(August 18, 2019 at 9:52 am)Fake Messiah Wrote:(August 18, 2019 at 6:13 am)Acrobat Wrote: .If slavery ultimately benefited our wellbeing in the long run, by 200 years of free labor, significantly contributing to why we're the wealthiest country today, have the resources, etc.. we have today. Would this make it no longer immoral?
But slavery didn't benefit society considering that many people died in civil war and that society still looks down on black people resulting still in many inequalities, like black families being generally poorer than white families.
Long term benefits, and the comparison would
be would the lives of the descendants and future generation of blacks have been better in Africa. I’m not saying their lives are better than an alternative in which slavery didn’t take place, but assuming these future generations our nation as whole was better in the long run, if more people benefitted for those 200 years of slavery, in the long run (ultimate increase in wellbeing) would it make it moral, or any less immoral? The point I’m making is that wellbeing, especially in the long term, doesn’t make things right and wrong.

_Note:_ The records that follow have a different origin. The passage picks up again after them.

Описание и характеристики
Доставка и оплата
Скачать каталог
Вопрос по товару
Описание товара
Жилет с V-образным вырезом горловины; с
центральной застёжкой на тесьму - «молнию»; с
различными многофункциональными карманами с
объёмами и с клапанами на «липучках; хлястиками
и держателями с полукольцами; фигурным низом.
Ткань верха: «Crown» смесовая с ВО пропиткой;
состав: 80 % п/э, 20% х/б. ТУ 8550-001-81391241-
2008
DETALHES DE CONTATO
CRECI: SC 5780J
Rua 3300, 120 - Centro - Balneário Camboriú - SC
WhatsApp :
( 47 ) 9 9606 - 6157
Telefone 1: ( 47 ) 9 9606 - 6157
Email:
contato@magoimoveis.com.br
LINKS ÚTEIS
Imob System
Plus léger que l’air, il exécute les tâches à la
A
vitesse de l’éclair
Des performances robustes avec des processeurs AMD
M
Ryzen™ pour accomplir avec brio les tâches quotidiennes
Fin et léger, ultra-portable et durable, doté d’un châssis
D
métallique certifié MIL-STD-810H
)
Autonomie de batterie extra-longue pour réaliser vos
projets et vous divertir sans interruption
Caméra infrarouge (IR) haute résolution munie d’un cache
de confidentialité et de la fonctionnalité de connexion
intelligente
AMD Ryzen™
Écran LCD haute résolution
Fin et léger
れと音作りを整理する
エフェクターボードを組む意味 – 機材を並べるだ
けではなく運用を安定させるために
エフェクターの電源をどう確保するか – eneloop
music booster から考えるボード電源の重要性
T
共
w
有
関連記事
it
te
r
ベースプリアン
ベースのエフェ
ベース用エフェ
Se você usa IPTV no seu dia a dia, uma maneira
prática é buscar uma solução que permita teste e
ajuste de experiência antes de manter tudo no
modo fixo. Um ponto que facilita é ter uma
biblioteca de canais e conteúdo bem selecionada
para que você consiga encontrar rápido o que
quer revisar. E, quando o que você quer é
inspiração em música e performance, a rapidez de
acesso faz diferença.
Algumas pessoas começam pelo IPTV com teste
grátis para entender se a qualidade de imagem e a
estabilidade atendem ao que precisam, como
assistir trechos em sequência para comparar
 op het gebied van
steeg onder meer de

It would have been wrong based on the treatment of blacks, regardless of the benefits it could offer society as a whole.
Hence why I don’t view well being as a good objective for morality. First and foremost because that’s not how morality works, and in most cases like slavery were just retro fitting well being after the fact, rather than any of us objectively trying to analyze the long term
Benefits vs negative impacts, and deciding where on a moral judgement after doing so. We decided it was immoral regardless, of this.